There are some cyclists that make riding look effortless and smooth. Although it may come naturally to some, it takes time and practice to achieve that gliding look, but it’s not just for professionals! If you understand the basics of how your muscles are working, both for and against you, then you can ensure you stay balanced and relaxed in the saddle. Maintaining proper cycling posture is important to not only your efficiency, but to prevent injury.
There is no “correct cycling posture” that is right for everyone. We are all built differently, so what will work for some won’t for others, but there are some general rules to go by. After ensuring your bike is fit to you and your riding style properly, then it’s time to start thinking about what proper cycling posture looks like for you.
Why is cycling posture important?
Being as efficient as possible is the easiest way to go faster while spending less energy, sound good? The first thing you want to focus on is staying as relaxed and stress-free as possible, tension is the enemy! Many cyclists will slowly tense up over the course of a ride, not only compromising efficiency, but demanding more than is necessary from their bodies. Letting go of that tension and relaxing into a natural position will work to:
- Increase efficiency
- Keep you comfortable
- Improve bike handling
- Easier breathing
- Prevent injury
What does proper cycling posture look like?
As stated above, this will look different for everyone, but here are some things to keep in mind:
Keep your shoulders relaxed
Many cyclists will find their shoulders slowly creeping up to their ears while riding, which puts unnecessary stress on your shoulders, neck, and back. This can also get in they way when you need to shoulder check or move your head around. You will actually stay more alert by keeping you shoulders down and relaxed.
Bend your elbows
Riding with locked out elbows will make for a rough ride, so adding a slight bend will act as suspension and keep any bumps on the road from tossing you overboard. Keep your elbows tucked into your sides rather that out like wings. This will reduce the stress on your shoulders, and also result in less pressure on your hands and wrists (your wrists should NOT be bent).
Maintain a neutral spine
You want your back to be relatively straight, but not locked or tensed into a line. The most common mistake is letting the back round outward, which can cause all sorts of issues over time. The best way to ensure you are keeping your back straight enough is to keep your core engaged. If your abs are just taking a free ride, your back will inevitable round out, putting pressure on your hands, shoulders, and crotch (which can be super painful).
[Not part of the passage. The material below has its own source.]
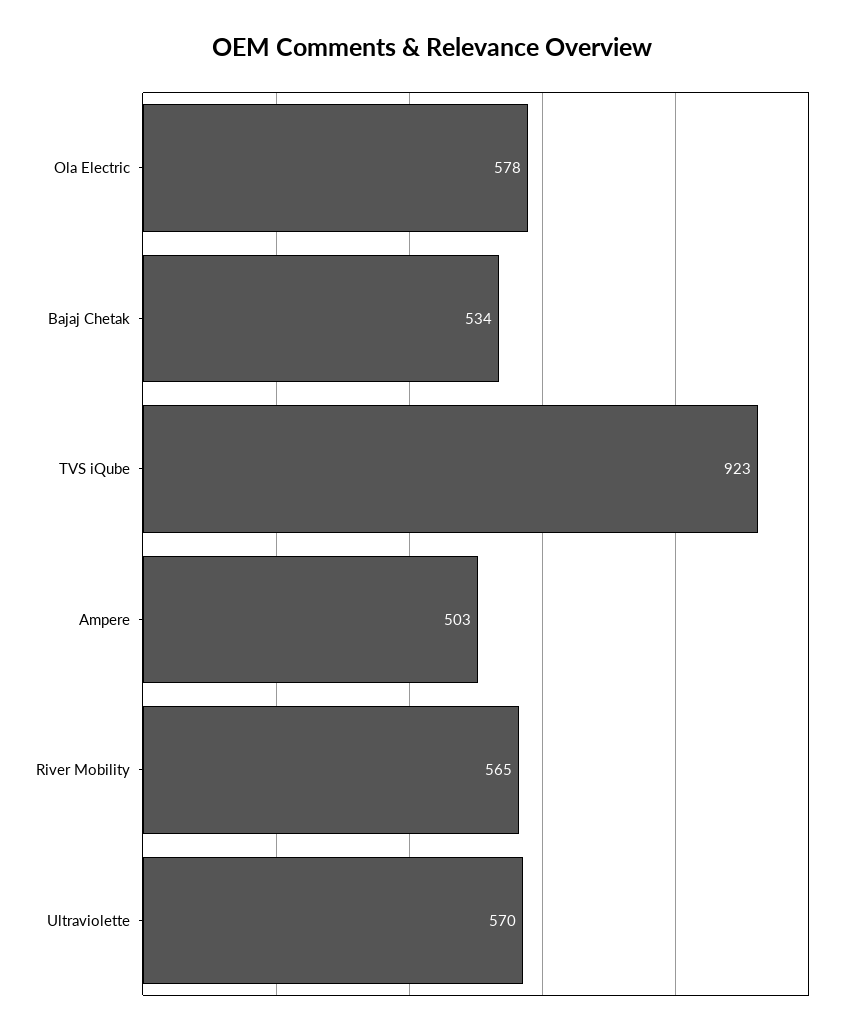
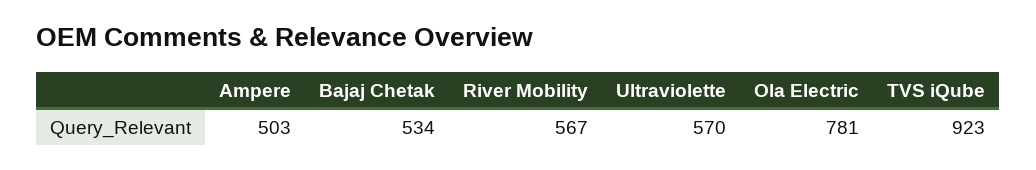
Ola Electric: 578 -> 781
River Mobility: 565 -> 567

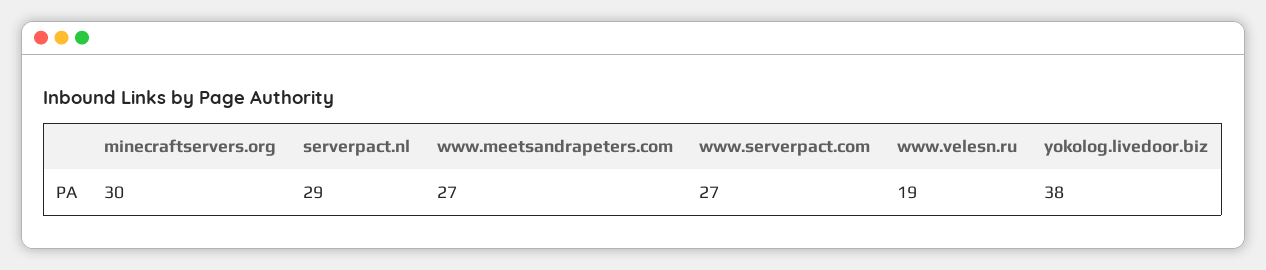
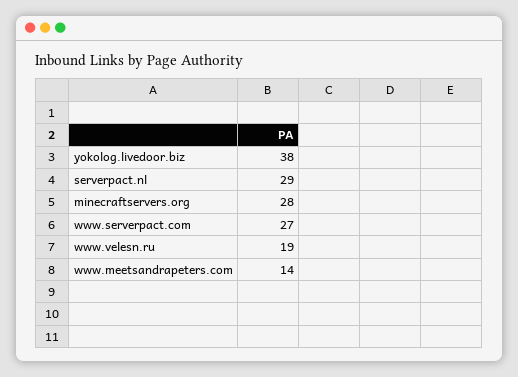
minecraftservers.org: 30 -> 28
www.meetsandrapeters.com: 27 -> 14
Keep your knees in line with your foot
You do not want your knees to bow outward at any point during the pedal stroke. Not only is this incredible inefficient, but it will cause some painful knee issues. So, focus on keeping your knee in line with and over the ball of your foot as you ride.
How to improve your cycling position
If you think you are struggling with any of these aspects, it is worth taking the time to correct what you can to ensure you are comfortable and efficient on the bike.
Proper bike fit
First things first, everything has to be in the right spot to even make it possible for you to maintain proper posture cycling. If you’re not sure your bike is the right fit, or isn’t adjusted to you, then it’s worth looking into having a professional bike fit.
Think about it
Pay attention to your body when you’re on the bike. Where do you feel tension? In what ways is your body out of alignment or its natural range of motion? Focus on relaxing your muscles and breathing, and think about each aspect of your posture piece by piece.
Flexibility, or rather inflexibility, can lead to unbalance in the body and even cause the body’s structure to move out of alignment. If you are not flexible enough to hold proper posture over the course of a ride, then you need to work on increasing your flexibility through stretching and strength training exercises.
It is important to have a healthy range of motion and flexibility to move freely and efficiently. Stretching can aid in aligning the thick and thin muscles back into their ordered state after movement, as well as remove the lactic acid buildup that causes soreness. Regular stretching will also increase your flexibility, making that aerodynamic position more attainable.
The facilitated (overworked) muscles, like the quadraceps and lower back, do not need strengthening but stretching. Instead, it is the inhibited muscles that benefit most from strength training – the abdominals and gluteals. Because the core needs to be engaged to stabilize your spine and the movement of your legs, strengthening it off the bike is important.